Seanad debates

Thursday, 19 April 2018

Commencement Matters

School Closures

10:30 am

Photo of Aodhán Ó RíordáinAodhán Ó Ríordáin (Labour) | Oireachtas source

I thank the Minister of State for taking this debate. The issue is about St. Thomas's special school in Clonshaugh. It is a small school, with a small enrolment, and a school that nobody really believes has a future, although that is not the issue at question here. It is a school where, through circumstance, all the pupils enrolled are Traveller boys. A decision was reached recently and communicated to the patron of the school that it is to close with immediate effect in June, not to be phased out over a number of years.

I do not believe in segregated education and do not think many people do. I do not believe boys should be separated from girls. I do not believe children of different religions should be separated from each other in schools. I do not believe children from families with financial advantage should be separated from children from families without that financial advantage and I certainly do not believe that Travellers should be educated separately from other children. However, there is a way of changing that.

If this school is to close, and the principal, the staff and the school community appreciate the need for that to happen, then it should be done in a compassionate manner. There is a handful of young men in the senior cycle of the school, or approaching the senior cycle, who would be severely affected by this closure. I do not know if the Minister of State can remember when he was 16 but I remember when I was 16. If we had been told we had to leave the school we were in to go to another school, it would have been pretty difficult for us to do that, and we are not members of a much-discriminated against minority. We are also not members of a minority that has a tradition of having difficulty in progressing in mainstream, formal education.
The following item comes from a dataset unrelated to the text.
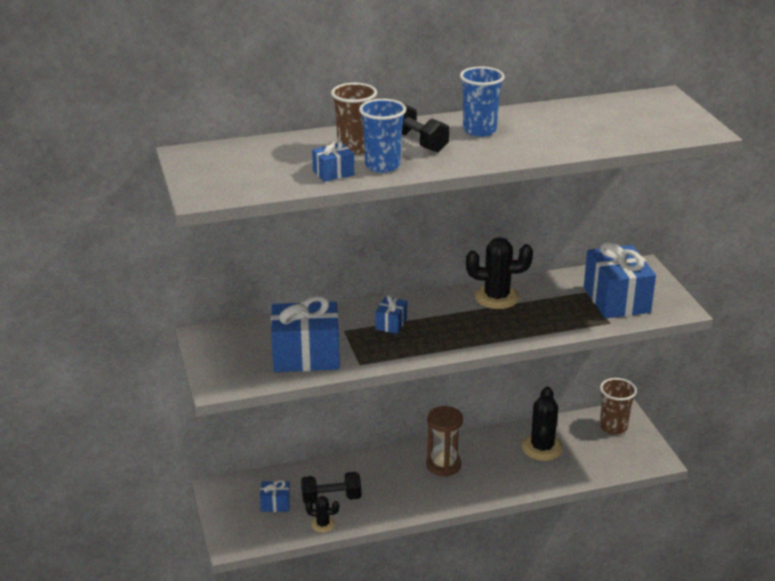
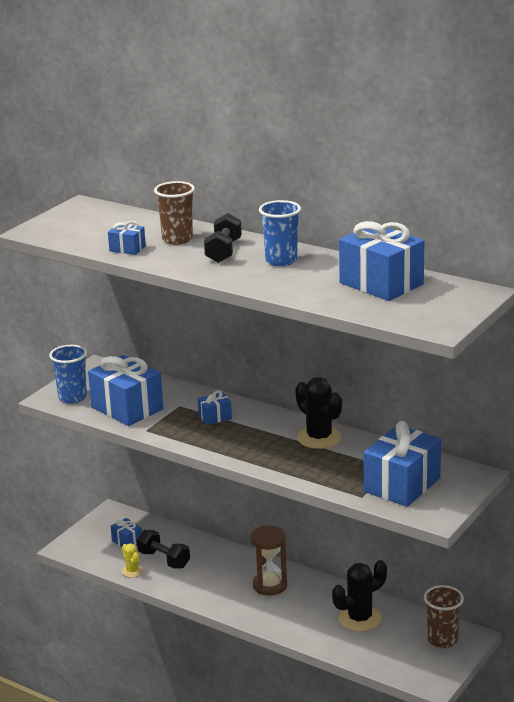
camera: 50 degrees right, 5 degrees down
black cactus [305,496,339,532] -> yellow cactus [122,543,143,578]
blue cup [359,99,406,173] -> blue cup moved to [49,345,87,404]
none -> blue gift [339,221,424,301]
The issue here is that there are a number of young men who do not really see themselves staying in education if this rug is pulled from under them. The issue in St. Thomas's is not that the school should not close; I think everybody believes it should close. The issue is that it should be done with compassion and understanding for the young men who it will affect most profoundly, namely, the young men in fifth year and in third year. I could understand if the school was told not to take any more students in September. I could also understand if the Department said it would do this over the course of a year or two years, particularly for those young men who will face the leaving certificate next year. Despite the best will in the world, what will happen as a result of this situation is that young men who were going to do their leaving certificate in a year or two years will now not do it. Understanding that the school has to close, what I need to know from the Minister of State is that it can be done over two years to allow these young men to continue in their education in St. Thomas's and to allow a calm and compassionate transition for other students to other educational facilities.

We are not asking for the world. We are not asking to reverse the decision. We are just asking that the decision be phased, rather than immediate. For a school to be told in April that it is to close in June is, I would contest, very unusual. I do not think a school of a different character would get a message in April that it is closing in June for good. That is the message from the school community. These are vulnerable young people, they are in mainstream education and they are doing their best. I would ask that the Department would give them that small bit of leeway, not to close the doors of the school overnight, but to do it over a more prolonged period.